PCZ ISSUE 130 - JULY 2003

 
 

THIS YEAR’S (AND EVERY YEAR’S) MODEL

One of the few upsides of the homogenisation of arcade games over the last decade or so has been, from an emulation point of view, the standardisation of hardware. Because nearly all coin-ops run on the same handful of technical systems (including the likes of the Neo Geo and Capcom CPS-2, both of which have been around for over a decade and are still used for new games today), the successful cracking of just one of those systems can have very swift knock-on effects for related hardware.

And so it is with Nebula Model 2. The original Nebula, as alert Emulation Zone readers will recall, did a splendid job of emulating the aforementioned CPS-2 system, home of Capcom’s endless series of 2D fighting games alongside many other titles. But the closely-related nature of arcade hardware has facilitated the relatively easy development of a spin-off emulator focused on a more recent series of games, most notably the “Model 2” line from Sega which gives the emu its name.

Model 2 (in its 2A, 2B and 2C revisions) was the system which ran some of Sega’s most popular arcade titles, including the likes of The House Of The Dead, Virtua Striker, Sega Touring Car Championship, the highly inventive shooter Zero Gunner and the obscure Sonic The Hedgehog fighting game, as well as non-Sega games like the first incarnation of Tecmo’s infamous wobble-jugged beat-‘em-up Dead Or Alive. Despite the polygon-heavy sophistication of the games involved and the early stage of the emulator’s development, it’s already a highly impressive achievement.

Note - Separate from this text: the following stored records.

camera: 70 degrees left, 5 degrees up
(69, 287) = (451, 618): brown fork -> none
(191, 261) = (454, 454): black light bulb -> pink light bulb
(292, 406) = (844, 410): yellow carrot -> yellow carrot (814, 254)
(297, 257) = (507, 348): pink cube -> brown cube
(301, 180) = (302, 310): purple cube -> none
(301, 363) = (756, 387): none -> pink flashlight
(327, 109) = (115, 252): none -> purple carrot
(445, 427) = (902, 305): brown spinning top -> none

If you have a meaty PC (2GHz or above) then many of the games are - while not in full 60-frames-per-second glory yet - eminently playable with full sound, though the likes of Sega Touring Car still, at the time of writing, suffer from major chug when there are lots of cars on the track. Of course, given the dizzying speed of the dynamic world of emulation, you can expect that situation to have improved by the time you actually read this column. Nebula Model 2 is one of emulation’s most accomplished achievements to date, and the long-awaited goal of playing arcade-perfect online Daytona USA just took a couple of giant leaps closer. Emulation Zone trusts that you’re excited.

Downloads

 

 

Indianapolis 500, one of several Model 2 racers.

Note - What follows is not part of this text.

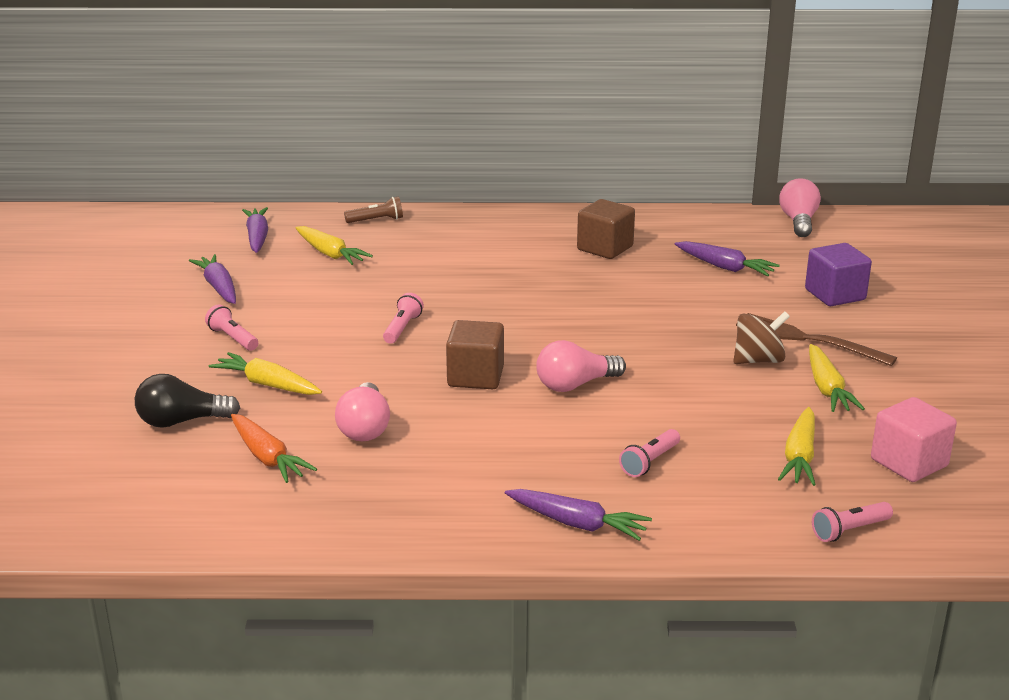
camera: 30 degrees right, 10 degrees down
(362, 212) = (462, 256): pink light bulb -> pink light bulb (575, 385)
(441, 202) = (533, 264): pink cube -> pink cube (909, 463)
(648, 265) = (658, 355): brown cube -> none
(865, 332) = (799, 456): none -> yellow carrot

Sonic and the aptly-named Knuckles exchange views.

Zero Gunner protests strongly against motorway service-area overcharging.

 

EMULATION OF THE MONTH

SEXY PARODIUS (Konami, arcade, 1996)

It’s been said, more than once, and indeed more than once by Emulation Zone, that the Japanese are a strange bunch. But of all the many strange things about our chums from the East, undoubtedly the oddest is what they regard as sexy. Whether it’s used-underwear vending machines or saucer-eyed teenage girls being horribly violated by slimy-tentacled space monsters, it all ensures that your normally-intrepid reporter stays firmly in his own hemisphere of the globe, limiting his interactions with Japan to playing its many splendid videogames.

Sometimes, however, it’s impossible to avoid the crossover, as this foray into the normally light-hearted Parodius series proves. Your correspondent is, perhaps thankfully, unable to read the storyline, but essentially the game follows the standard Nemesis/Gradius template, with the exception that each level has a subsidiary task (for example, collecting a set number of golden coins while battling the enemies), which if completed rewards the player with a little cut-scene, invariably featuring semi-naked girls with animal tails enaged in some kind of incomprehensible behaviour with an octopus, or a green dolphin with a moustache. Sexy Parodius  is a great game, inventive and fast-paced and exceptionally challenging, but Emulation Zone never, ever wants to visit a Japanese porn cinema.

Downloads

 

(Left) The one on the right appears to be called “Neal”. Erk.